Players' loved ones had much the same reaction. "My mother even called," says SuperSonics forward Michael Cage. "She was crying, 'Michael, have you been tested? How did the test come out? Are you O.K.? Are there any other players who have tested positive?' "
Might athletes actually begin to reassess their sexual habits? Well, some may. "What happened to Johnson has opened my eyes in a major, major way," says Mike Lodish, a nosetackle with the Bills, "to the point of my considering becoming celibate until I choose to get married."
Says Atlanta Falcon wide receiver Andre Rison, "I think maybe there was too much going on. The Lord decided to stick a sense of urgency into this thing. I guess He just needed a hell of a good man to get the message across."

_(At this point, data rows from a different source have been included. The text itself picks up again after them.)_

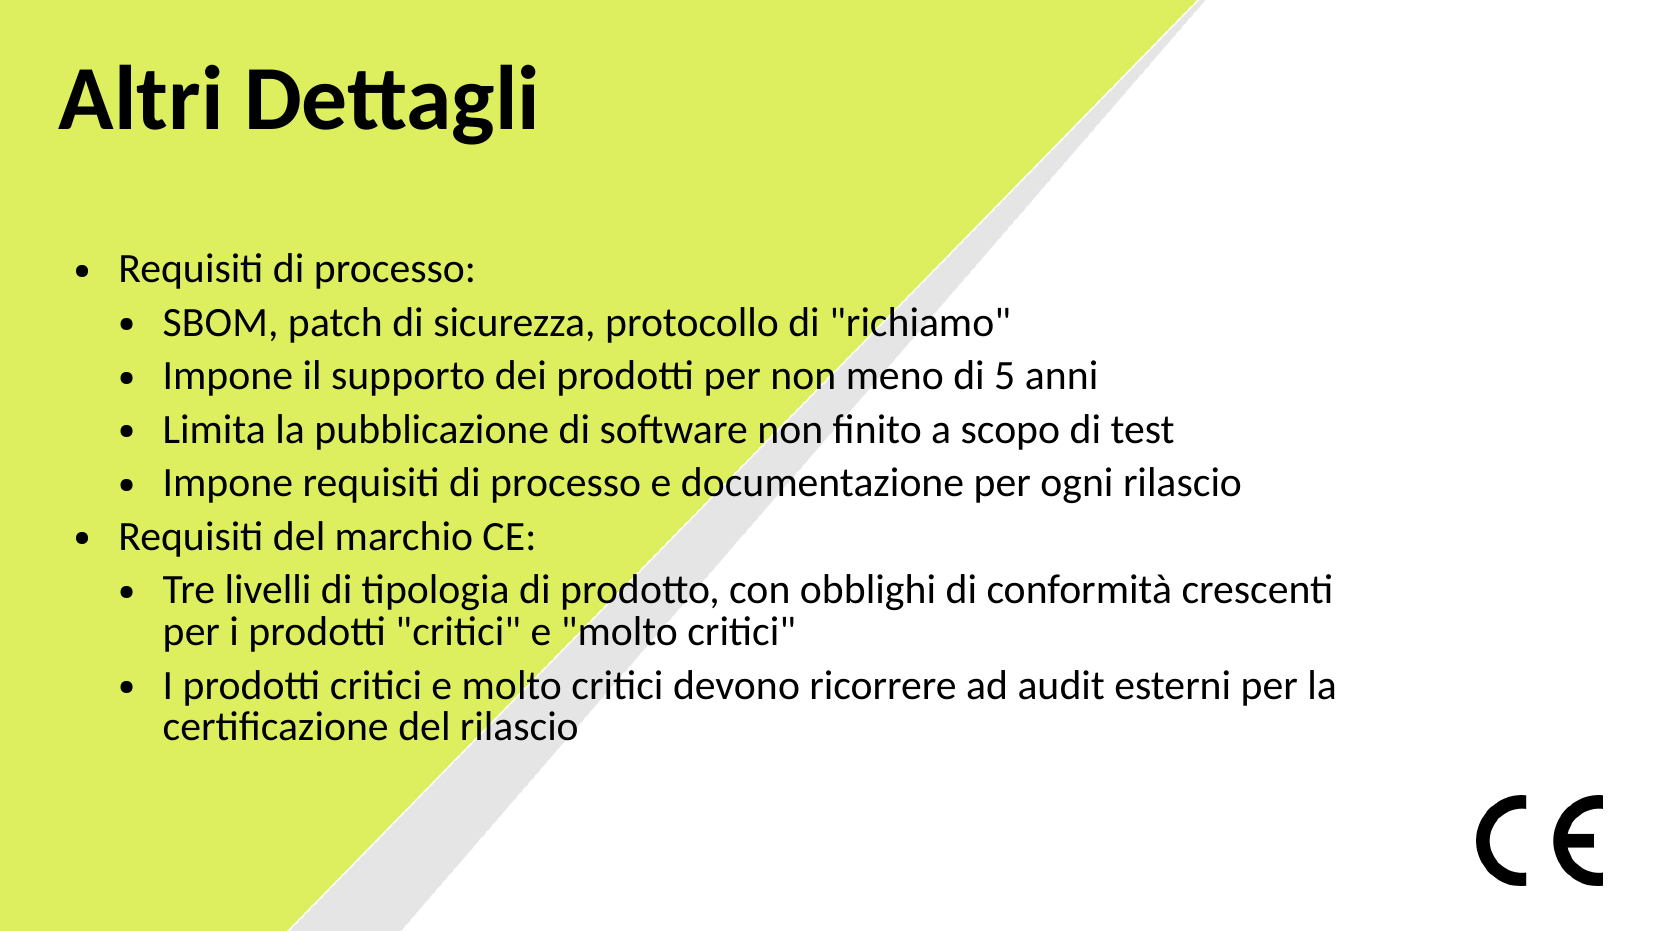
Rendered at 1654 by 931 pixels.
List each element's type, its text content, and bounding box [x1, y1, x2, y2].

picture [0, 0, 1654, 931]
list Requisiti di processo: SBOM, patch di sicurezza, protocollo di "richiamo" Impone il supporto dei prodotti per non meno di 5 anni Limita la pubblicazione di software non finito a scopo di test Impone requisiti di processo e documentazione per ogni rilascio Requisiti del marchio CE: Tre livelli di tipologia di prodotto, con obblighi di conformità crescenti per i prodotti "critici" e "molto critici" I prodotti critici e molto critici devono ricorrere ad audit esterni per la certificazione del rilascio [59, 236, 1571, 886]
title Altri Dettagli [59, 37, 1571, 178]
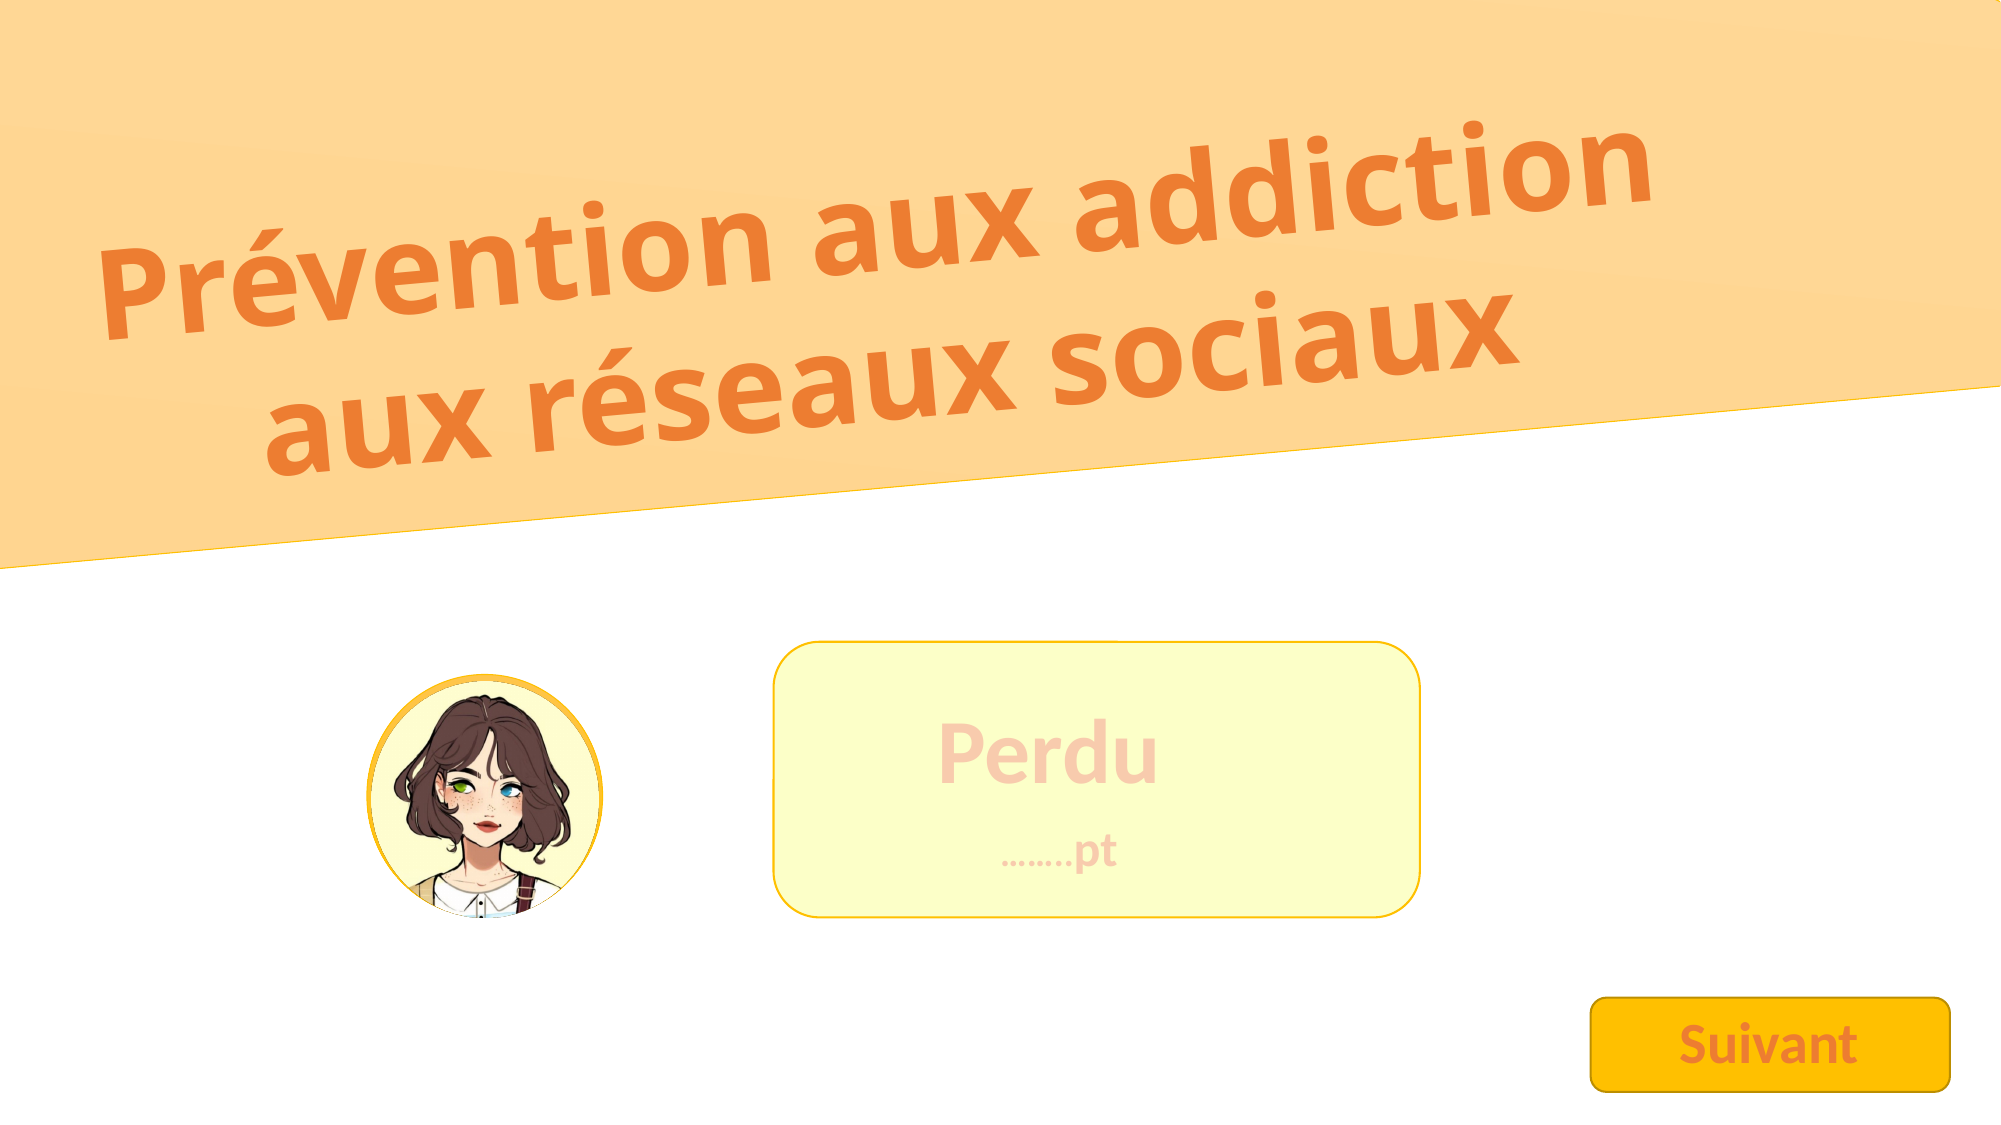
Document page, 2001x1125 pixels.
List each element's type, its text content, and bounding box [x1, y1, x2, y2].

picture [371, 681, 599, 918]
text_box [446, 674, 523, 681]
text_box [599, 766, 603, 826]
text_box Perdu [922, 684, 1300, 810]
text_box [366, 764, 371, 828]
title Prévention aux addiction aux réseaux sociaux [1, 0, 1755, 531]
text_box Suivant [1665, 997, 2000, 1083]
text_box [1590, 997, 1949, 1092]
text_box ……..pt [985, 809, 1279, 885]
text_box [773, 641, 1420, 918]
text_box [0, 0, 2000, 569]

"Hell yes, the players are worried," says another pro athlete, a prominent NBA player. "The groupies scene is as alive as ever. There are nightclubs in certain cities where there are always women looking for athletes: Atlanta, Dallas and Salt Lake City. The Forum Club in L.A. I know cases where women have sat outside the arena with the hood of their car up, like they had car trouble, and tried to get a certain player to help them. If he doesn't, they follow him home. Now that's temptation."
"We don't even have to try," says Phoenix Sun guard Kevin Johnson. "We come into town, and the women come out in force. They know who we are, how much money we make. They throw themselves at us. They call the hotel, they follow the bus, they meet us at the airports. The women hover and wait to try to get you."
Often it is the same women, time and again. "I see the same ones hanging around now that I saw five years ago," says Chicago Bulls forward Horace Grant. "They're passed down from rookie to rookie. Once you've been around the league a while, you know their act."
"I remember one time we were talking in the locker room, and the name of a woman from Seattle came up," says an NBA player in the Eastern Conference. "Another player overheard it and said, 'Wait a minute, you know her?' And a third player said, 'You know her too?' Three different guys, and they'd all heard the same lines from her."
Only three? How about the woman whom the Los Angeles Times wrote about last week who was said to have invited a pro basketball player back to her home on the condition that he give her a pair of autographed sneakers. When the player complied, he found approximately 100 other pairs of sneakers in her closet that had also been autographed by NBA players.